Clinton went into the campaign hobbled by the ongoing media coverage of her private email server used for State Department business. And once Wikileaks started the release of the hacked John Podesta and Democratic National Committee emails, most people conflated those emails with Clinton’s server problems.

FBI director James Comey playing popup-head with “We’re ending the criminal investigation of Clinton, no indictment but she did a bunch of illegal things,” “We’re reopening the investigation,” and “We didn’t find anything after all” was also a significant factor.

All of this, and the details of the primary campaigns and the general election, form the narrative of Shattered. Donald Trump plays a small role in this story. Clinton’s campaign team had never run into a candidate like him before, not to mention some of his wild statements and antics (like inviting four alleged women victims of Bill Clinton to one of the presidential debates). But the authors clearly see the reasons for Clinton’s defeat not so much explained by Trump as by the significant failings of the candidate and her campaign team.

Allen is an award-winning journalist with a long political reporting pedigree, including Politico, Bloomberg News, and Roll Call. He’s currently the head of community and content at Sidewire and an adjunct professor at Northwestern University. Parnes is senior White House correspondent for The Hill and has also written for Politico. She has previously reported on the 2008 and 2012 election cycles. Allen and Parnes are also the co-authors of HRC: State Secrets and the Rebirth of Hillary Rodham Clinton (2014).  

Dan Schwerin, the speechwriter
The authors rely a lot on unnamed sources (like “a senior campaign official”), but they explain why and how they managed that. The account of the Clinton campaign in Shattered has the ring of truth. And while the authors don’t cover much beyond the two days following the election, there is much here that points to what happened in the months afterward – the shock of the defeat, the rage it engendered, and the “Russia interfered with our election” narrative. Among others.

And I keep thinking about Schwerin, the speechwriter, struggling to write his candidate’s speeches in the context of a vicious campaign, constant crises upending finished speeches, sniping from the campaign team, Obama’s people, the consultants, the DNC, and the candidate herself. Of all the people covered by this book, he’s the one – the only one – that garners my sympathy.

Shattered is an absorbing book, but if you’re not a political junkie, it does require some stamina to get through the detail. But there’s a reason for that – the explanation is in the details.

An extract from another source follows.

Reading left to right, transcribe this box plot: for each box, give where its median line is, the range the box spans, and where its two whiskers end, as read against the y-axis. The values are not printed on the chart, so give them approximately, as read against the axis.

Top photograph: a Hillary for President campaign poster.

1 comment:

  1. Very interesting book. I never really stopped to think about what was going on behind the scenes. I don't know that I would pick up this book to read it. I am not much into the politics of things, but you never know.

    Maybe I should one day just sit back and think of the behind the scenes of campaigns and maybe think to pick up a book on someone I might be interested in learning in. Clinton is just not one of them.

    Thank you for an interesting review to read about.